AED saves life’s

In August 2013, former Ryder Cup captain, Bernard Gallacher collapsed during a dinner at a hotel on the outskirts of Aberdeen.

Bernard had suffered a sudden cardiac arrest.  Fortunately, the hotel had a defibrillator.  Thanks to the immediate action of staff with CPR and early live-saving shocks from a defibrillator, he survived.  He then went on to make a full recovery and has had an implantable cardioverter defibrillator (ICD) fitted to prevent further cardiac arrests.

In March 2012 footballer Fabrice Muamba collapsed on the pitch suddenly during a televised FA Cup match between Bolton Wanderers and Tottenham Hotspur.

Fabrice had suffered a sudden cardiac arrest, without any warning signs or symptoms,  which caused his heart to suddenly stop beating.

Fabrice was given medical attention on the pitch, including CPR and defibrillation from an AED(automated external defibrillator) as frantic efforts were made to restart his heart.

Fabrice was rushed to London Chest Hospital, where efforts continued to revive him. By the time he was stabilised his heart had stopped for a total of 78 minutes and his heart had been shocked 15 times.

Fabrice’s recovery was remarkable. Within days his heart was beating without medication and he was sitting up in his hospital bed.

After being fitted with an implantable cardioverter defibrillator (ICD) he was discharged from hospital, less than a month after his sudden cardiac arrest.

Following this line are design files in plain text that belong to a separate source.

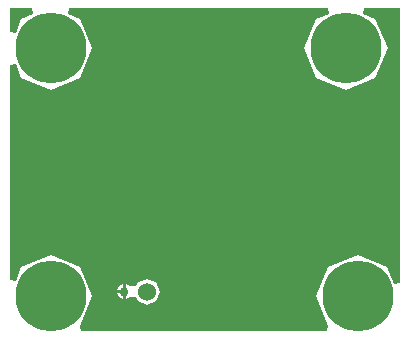
<source format=gbl>
%FSLAX25Y25*%
%MOIN*%
G70*
G01*
G75*
G04 Layer_Physical_Order=2*
G04 Layer_Color=16711680*
%ADD10R,0.11811X0.05906*%
%ADD11R,0.11811X0.03937*%
%ADD12R,0.03000X0.02500*%
%ADD13C,0.01000*%
%ADD14C,0.06000*%
%ADD15C,0.03000*%
%ADD16C,0.03937*%
%ADD17C,0.23622*%
G36*
X132235Y18202D02*
X130304Y17818D01*
X127915Y23585D01*
X118110Y27646D01*
X108305Y23585D01*
X104244Y13780D01*
X108305Y3974D01*
Y3974D01*
Y3974D01*
X107937Y2124D01*
X25921D01*
X25553Y3974D01*
Y3974D01*
D01*
X29615Y13780D01*
X25553Y23585D01*
X15748Y27646D01*
X5943Y23585D01*
X4054Y19025D01*
X2124Y19409D01*
Y90827D01*
X4054Y91211D01*
X5943Y86652D01*
X15748Y82590D01*
X25553Y86652D01*
X29615Y96457D01*
X25553Y106262D01*
X21488Y107946D01*
X21872Y109876D01*
X108049D01*
X108433Y107946D01*
X104368Y106262D01*
X100307Y96457D01*
X104368Y86652D01*
X114173Y82590D01*
X123978Y86652D01*
X128040Y96457D01*
X123978Y106262D01*
X119913Y107946D01*
X120297Y109876D01*
X132235D01*
Y18202D01*
D02*
G37*
G36*
X10008Y107946D02*
X5943Y106262D01*
X4054Y101702D01*
X2124Y102086D01*
Y109827D01*
X2173Y109876D01*
X9624D01*
X10008Y107946D01*
D02*
G37*
%LPC*%
G36*
X39783Y14925D02*
X37785D01*
X38370Y13512D01*
X39783Y12926D01*
Y14925D01*
D02*
G37*
G36*
Y17924D02*
X38370Y17339D01*
X37785Y15925D01*
X39783D01*
Y17924D01*
D02*
G37*
G36*
X47783Y19755D02*
X44722Y18487D01*
X44206Y17241D01*
X42237D01*
X42197Y17339D01*
X40784Y17924D01*
Y15425D01*
Y12926D01*
X42197Y13512D01*
X42237Y13610D01*
X44206D01*
X44722Y12364D01*
X47783Y11096D01*
X50845Y12364D01*
X52113Y15425D01*
X50845Y18487D01*
X47783Y19755D01*
D02*
G37*
%LPD*%
D14*
Y15425D02*
D03*
D15*
X40284D02*
D03*
D16*
X9484Y20043D02*
D03*
X22012D02*
D03*
X15748Y22638D02*
D03*
X6890Y13780D02*
D03*
X9484Y7516D02*
D03*
X15748Y4921D02*
D03*
X22012Y7516D02*
D03*
X24606Y13780D02*
D03*
X111846Y20043D02*
D03*
X124374D02*
D03*
X118110Y22638D02*
D03*
X109252Y13780D02*
D03*
X111846Y7516D02*
D03*
X118110Y4921D02*
D03*
X124374Y7516D02*
D03*
X126969Y13780D02*
D03*
X9484Y102720D02*
D03*
X22012D02*
D03*
X15748Y105315D02*
D03*
X6890Y96457D02*
D03*
X9484Y90193D02*
D03*
X15748Y87598D02*
D03*
X22012Y90193D02*
D03*
X24606Y96457D02*
D03*
X107910Y102720D02*
D03*
X120437D02*
D03*
X114173Y105315D02*
D03*
X105315Y96457D02*
D03*
X107910Y90193D02*
D03*
X114173Y87598D02*
D03*
X120437Y90193D02*
D03*
X123031Y96457D02*
D03*
D17*
X15748Y13780D02*
D03*
X118110D02*
D03*
X15748Y96457D02*
D03*
X114173D02*
D03*
M02*

</source>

On medical advice Fabrice retired from professional football in August 2012.

 

 

Many other less famous lifes have been saved

Johns story

A defibrillator donated to Methwold High School, Norfolk, in memory of Joe Riley who sadly died aged 15 has saved the life of a teacher at the school. A former pupil of Methwold High School Joe Riley tragically dropped dead on holiday with his family aged just 15, the cause of death was SADS. Joe’s mother Annette, who is a member of the cardiac charity SADS UK, raised funds through the charity and the school was presented with the life saving equipment in his memory, so that if cardiac arrest occurred on the premises the prompt use of the defibrillator would save a life. In the event, this was exactly what happened when 36 year old teacher, John Scarisbrick suffered a cardiac arrest last April and collapsed in a classroom. A first aider, trained with help from SADS UK, carried out CPR and administered a therapeutic shock using the donated AED. Of course an ambulance was called immediately, but due to an accident on the A11 all the by-roads were consequently blocked and it took them longer to reach John. The clock is ticking from the moment a person goes into cardiac arrest and the chances of survival diminish with every minute that elapses without administering a therapeutic shock from a defibrillator; ideally this should take place within 3 minutes of the onset of cardiac arrest.

Dave and Robins story

Dave and Robin, who are fitness and leisure assistants at the centre in Telford, used a defibrillator and CPR to help the man after they were alerted by members of the public on Monday. Dave, 26, from Oakengates, immediately ran to the courts and found the man lying motionless on the floor.

He said: “I recognised the man as a regular here, but his lips were blue, his face was a funny colour and there seemed to be no reaction from him at all.

“I started to work through the CPR procedure and when we put the defibrillator on him it indicated there was no heartbeat and we would need to trigger a shock.

“By then Robin was working with me, as he had put in a call to the paramedics as soon as we knew a man had collapsed.

Robin, 29, from Shrewsbury, said: “Once we had delivered the shock the man seemed to come round and we restarted CPR, then the paramedics arrived.

“It was only after we handed over to the paramedics that we thought about what we had done, up to that point we both worked instinctively.

“It was as though we were on autopilot, we didn’t need to even talk to each other, we just did it.

“We train often, we know exactly what to do, we practise for this kind of thing and so when the real thing happened we were ready.

“I was a bit shaken afterwards,” admitted Robin, “but I also felt on a bit of a high, because being able to help someone like that, to save someone’s life, it makes you feel good.